Set out every line of text read from the material below as a single numbered list, skipping blank lines. Leave the pictures themselves out of your answer.

%%

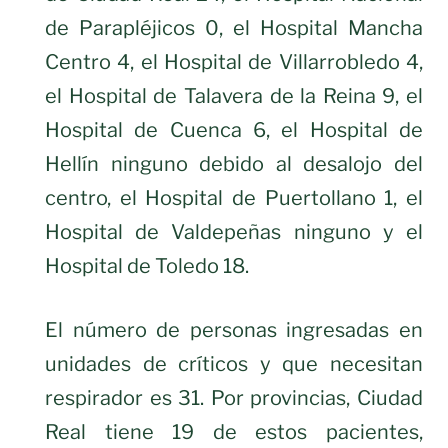
de Parapléjicos 0, el Hospital Mancha
Centro 4, el Hospital de Villarrobledo 4,
el Hospital de Talavera de la Reina 9, el
Hospital de Cuenca 6, el Hospital de
Hellín ninguno debido al desalojo del
centro, el Hospital de Puertollano 1, el
Hospital de Valdepeñas ninguno y el
Hospital de Toledo 18.
El número de personas ingresadas en
unidades de críticos y que necesitan
respirador es 31. Por provincias, Ciudad
Real tiene 19 de estos pacientes,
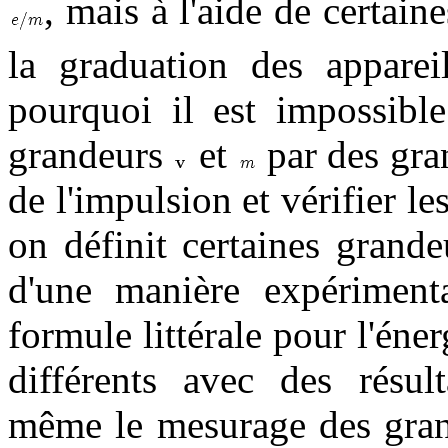
, mais à l'aide de certain
la graduation des appareil
pourquoi il est impossibl
grandeurs
et
par des gran
de l'impulsion et vérifier l
on définit certaines grand
d'une manière expériment
formule littérale pour l'éne
différents avec des résult
même le mesurage des grand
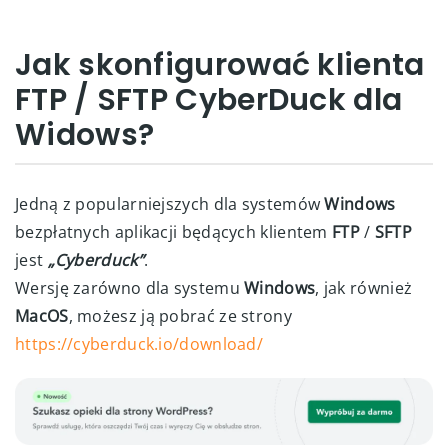
Jak skonfigurować klienta
FTP / SFTP CyberDuck dla
Widows?
Jedną z popularniejszych dla systemów
Windows
bezpłatnych aplikacji będących klientem
FTP
/
SFTP
jest
„Cyberduck”
.
Wersję zarówno dla systemu
Windows
, jak również
MacOS
, możesz ją pobrać ze strony
https://cyberduck.io/download/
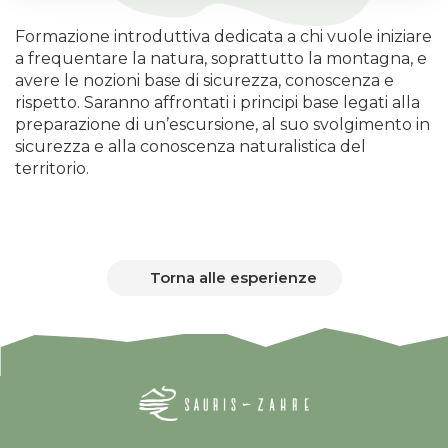
Formazione introduttiva dedicata a chi vuole iniziare
a frequentare la natura, soprattutto la montagna, e
avere le nozioni base di sicurezza, conoscenza e
rispetto. Saranno affrontati i principi base legati alla
preparazione di un’escursione, al suo svolgimento in
sicurezza e alla conoscenza naturalistica del
territorio.
Torna alle esperienze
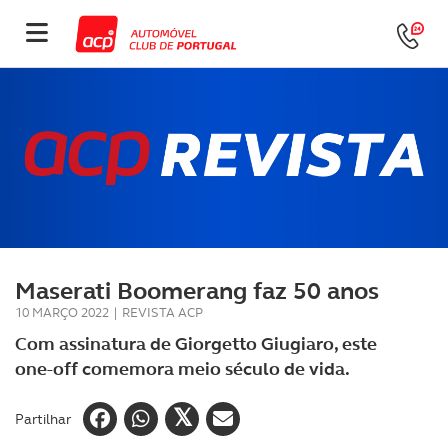
Maserati Boomerang faz 50 anos
10 MARÇO 2022
|
REVISTA ACP
Com assinatura de Giorgetto Giugiaro, este
one-off comemora meio século de vida.
Partilhar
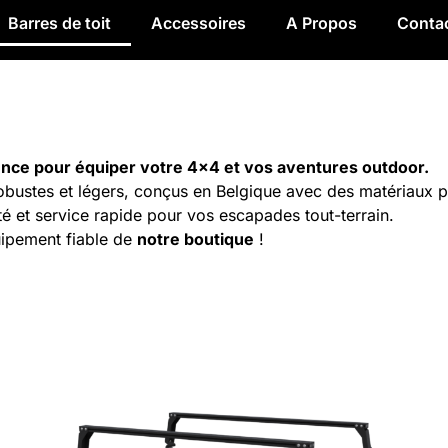
Barres de toit
Accessoires
A Propos
Conta
ence pour équiper votre 4×4 et vos aventures outdoor.
robustes et légers, conçus en Belgique avec des matériaux 
ité et service rapide pour vos escapades tout-terrain.
uipement fiable de
notre boutique
!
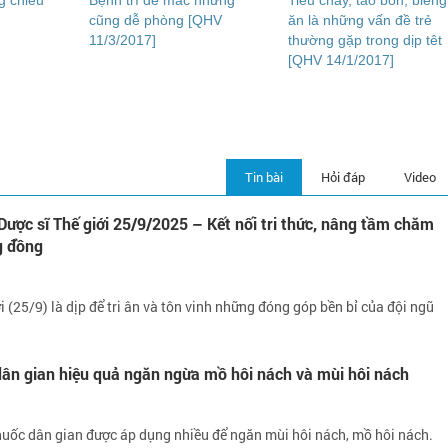
g chiều
Bệnh trĩ dễ mắc nhưng
Tiêu chảy, táo bón, biếng
cũng dễ phòng [QHV
ăn là những vấn đề trẻ
11/3/2017]
thường gặp trong dịp têt
[QHV 14/1/2017]
Tin bài
Hỏi đáp
Video
ợc sĩ Thế giới 25/9/2025 – Kết nối tri thức, nâng tầm chăm
g đồng
i (25/9) là dịp để tri ân và tôn vinh những đóng góp bền bỉ của đội ngũ
dân gian hiệu quả ngăn ngừa mồ hôi nách và mùi hôi nách
huốc dân gian được áp dụng nhiều để ngăn mùi hôi nách, mồ hôi nách.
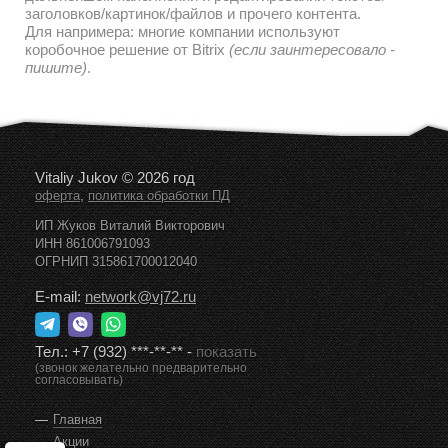
заголовков/картинок/файлов и прочего контента.
Для напримера: многие компании используют
коробочное решение от Bitrix
(если заинтересовало -
пишите)
.
Vitaliy Jukov © 2026 год
,
оферта
политика обработки ПД
ИП Жуков Виталий Викторович
ИНН 861006791093
ОГРНИП 315861700012040
E-mail:
network@vj72.ru
Тел.:
+7 (932) ***-**-**
-
показать
(звонок желательно предварительно
согласовывать)
Главная
Акции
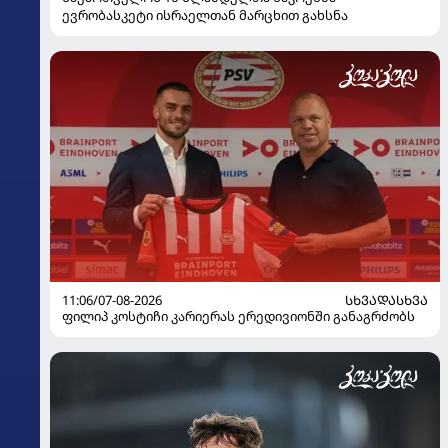
ევრობასკეტი ისრაელთან მარცხით გახსნა
11:06/07-08-2026
ᲡᲮᲕᲐᲓᲐᲡᲮᲕᲐ
ფილიპ კოსტიჩი კარიერას ერედივიონში განაგრძობს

%%

# Answer below
1. de Parapléjicos 0, el Hospital Mancha
2. Centro 4, el Hospital de Villarrobledo 4,
3. el Hospital de Talavera de la Reina 9, el
4. Hospital de Cuenca 6, el Hospital de
5. Hellín ninguno debido al desalojo del
6. centro, el Hospital de Puertollano 1, el
7. Hospital de Valdepeñas ninguno y el
8. Hospital de Toledo 18.
9. El número de personas ingresadas en
10. unidades de críticos y que necesitan
11. respirador es 31. Por provincias, Ciudad
12. Real tiene 19 de estos pacientes,
13. , mais à l'aide de certain
14. la graduation des appareil
15. pourquoi il est impossibl
16. grandeurs
17. et
18. par des gran
19. de l'impulsion et vérifier l
20. on définit certaines grand
21. d'une manière expériment
22. formule littérale pour l'éne
23. différents avec des résult
24. même le mesurage des grand
25. Jak skonfigurować klienta
26. FTP / SFTP CyberDuck dla
27. Widows?
28. Jedną z popularniejszych dla systemów
29. Windows
30. bezpłatnych aplikacji będących klientem
31. FTP
32. /
33. SFTP
34. jest
35. „Cyberduck”
36. .
37. Wersję zarówno dla systemu
38. Windows
39. , jak również
40. MacOS
41. , możesz ją pobrać ze strony
42. https://cyberduck.io/download/
43. Formazione introduttiva dedicata a chi vuole iniziare
44. a frequentare la natura, soprattutto la montagna, e
45. avere le nozioni base di sicurezza, conoscenza e
46. rispetto. Saranno affrontati i principi base legati alla
47. preparazione di un’escursione, al suo svolgimento in
48. sicurezza e alla conoscenza naturalistica del
49. territorio.
50. Torna alle esperienze
51. Maserati Boomerang faz 50 anos
52. 10 MARÇO 2022
53. |
54. REVISTA ACP
55. Com assinatura de Giorgetto Giugiaro, este
56. one-off comemora meio século de vida.
57. Partilhar
58. Barres de toit
59. Accessoires
60. A Propos
61. Conta
62. ence pour équiper votre 4×4 et vos aventures outdoor.
63. robustes et légers, conçus en Belgique avec des matériaux 
64. ité et service rapide pour vos escapades tout-terrain.
65. uipement fiable de
66. notre boutique
67. !
68. g chiều
69. Bệnh trĩ dễ mắc nhưng
70. Tiêu chảy, táo bón, biếng
71. cũng dễ phòng [QHV
72. ăn là những vấn đề trẻ
73. 11/3/2017]
74. thường gặp trong dịp têt
75. [QHV 14/1/2017]
76. Tin bài
77. Hỏi đáp
78. Video
79. ợc sĩ Thế giới 25/9/2025 – Kết nối tri thức, nâng tầm chăm
80. g đồng
81. i (25/9) là dịp để tri ân và tôn vinh những đóng góp bền bỉ của đội ngũ
82. dân gian hiệu quả ngăn ngừa mồ hôi nách và mùi hôi nách
83. huốc dân gian được áp dụng nhiều để ngăn mùi hôi nách, mồ hôi nách.
84. заголовков/картинок/файлов и прочего контента.
85. Для напримера: многие компании используют
86. коробочное решение от Bitrix
87. (если заинтересовало -
88. пишите)
89. .
90. Vitaliy Jukov © 2026 год
91. ,
92. оферта
93. политика обработки ПД
94. ИП Жуков Виталий Викторович
95. ИНН 861006791093
96. ОГРНИП 315861700012040
97. E-mail:
98. network@vj72.ru
99. Тел.:
100. +7 (932) ***-**-**
101. -
102. показать
103. (звонок желательно предварительно
104. согласовывать)
105. Главная
106. Акции
107. ევრობასკეტი ისრაელთან მარცხით გახსნა
108. 11:06/07-08-2026
109. ᲡᲮᲕᲐᲓᲐᲡᲮᲕᲐ
110. ფილიპ კოსტიჩი კარიერას ერედივიონში განაგრძობს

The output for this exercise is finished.